Here’s the other important part of the deal (the why, and what happens to Android now):
The acquisition of Motorola Mobility, a dedicated Android partner, will enable Google to supercharge the Android ecosystem and will enhance competition in mobile computing. Motorola Mobility will remain a licensee of Android and Android will remain open. Google will run Motorola Mobility as a separate business.
In a blog post, Google co-founder and CEO Larry Page wrote that Google has acquired Motorola not just because of its strength in Android smartphones and devices, but also for being a “market leader in the home devices and video solutions business.”
It’s also a move to build up the company’s patent portfolio, he adds, as it will “enable us to better protect Android from anti-competitive threats from Microsoft, Apple and other companies”.
According to Motorola Mobility’s website, the company holds approximately 14,600 granted patents and 6,700 pending patent applications, worldwide, as of January 2011.

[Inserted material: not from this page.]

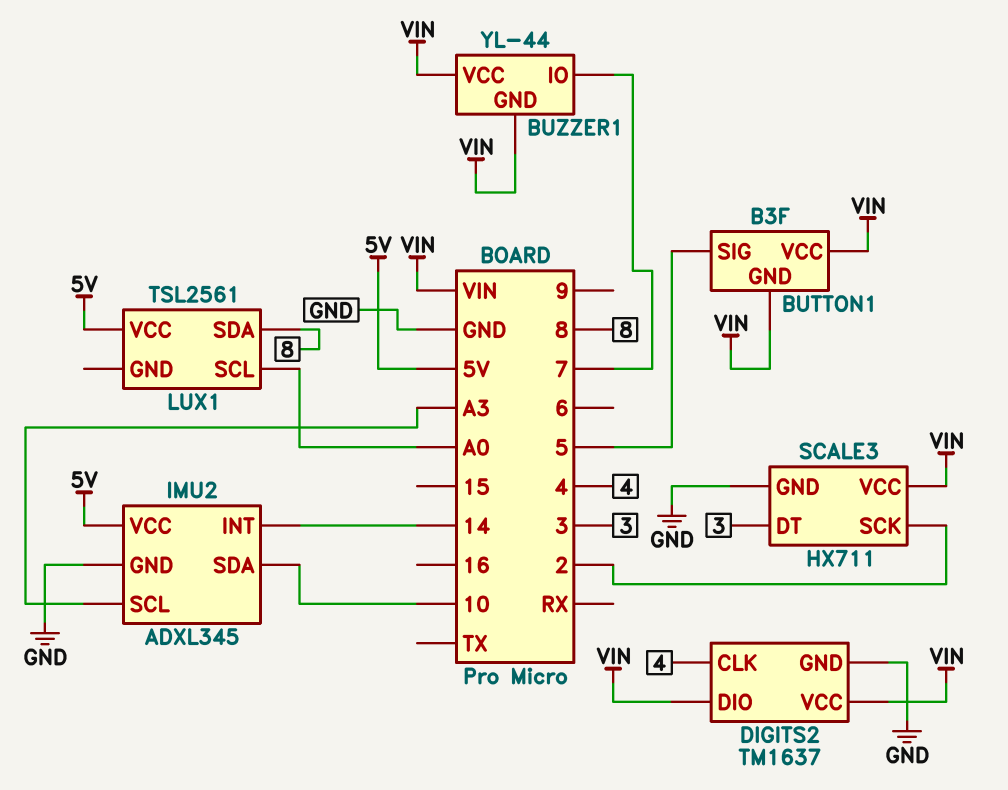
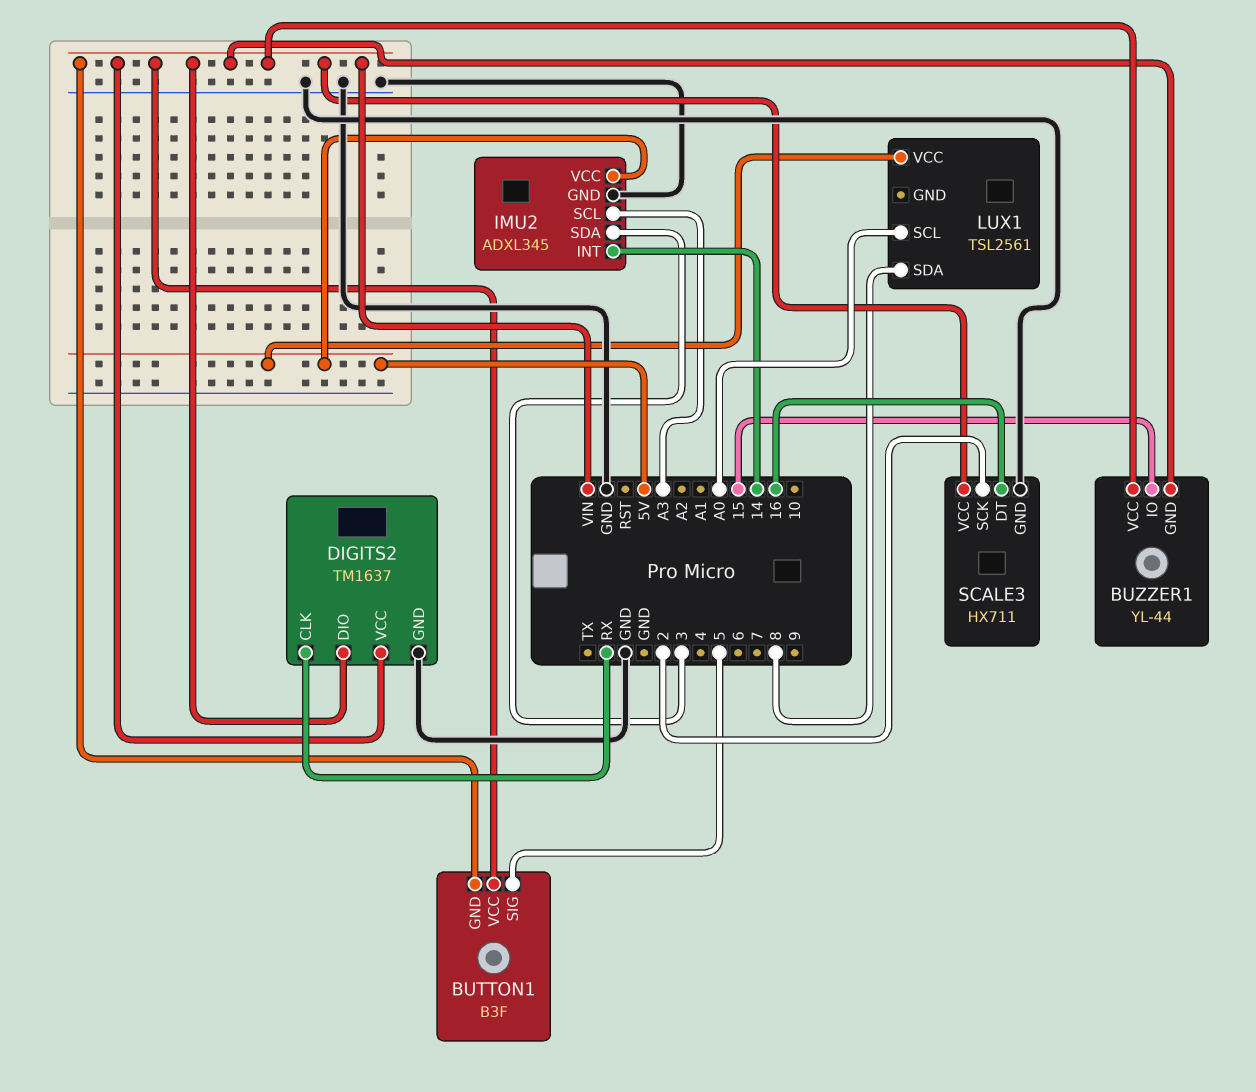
BUZZER1 pin IO: 7 -> 15
DIGITS2 pin CLK: 4 -> RX
IMU2 pin SDA: 10 -> 3
SCALE3 pin DT: 3 -> 16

Motorola Mobility is what used to be the Mobile Devices division of Motorola until January 2011.
A few years ago, Motorola bet its future in the mobile devices market by going full Android, launching the “Droid” – initially on the Verizon network – on November 6, 2009. The “Droid X” and “Droid 2? followed in 2010.
Big question now is: how will HTC, LG, Samsung, Sony Ericsson, Acer, Lenovo and other Android device makers respond to this news? What do you think?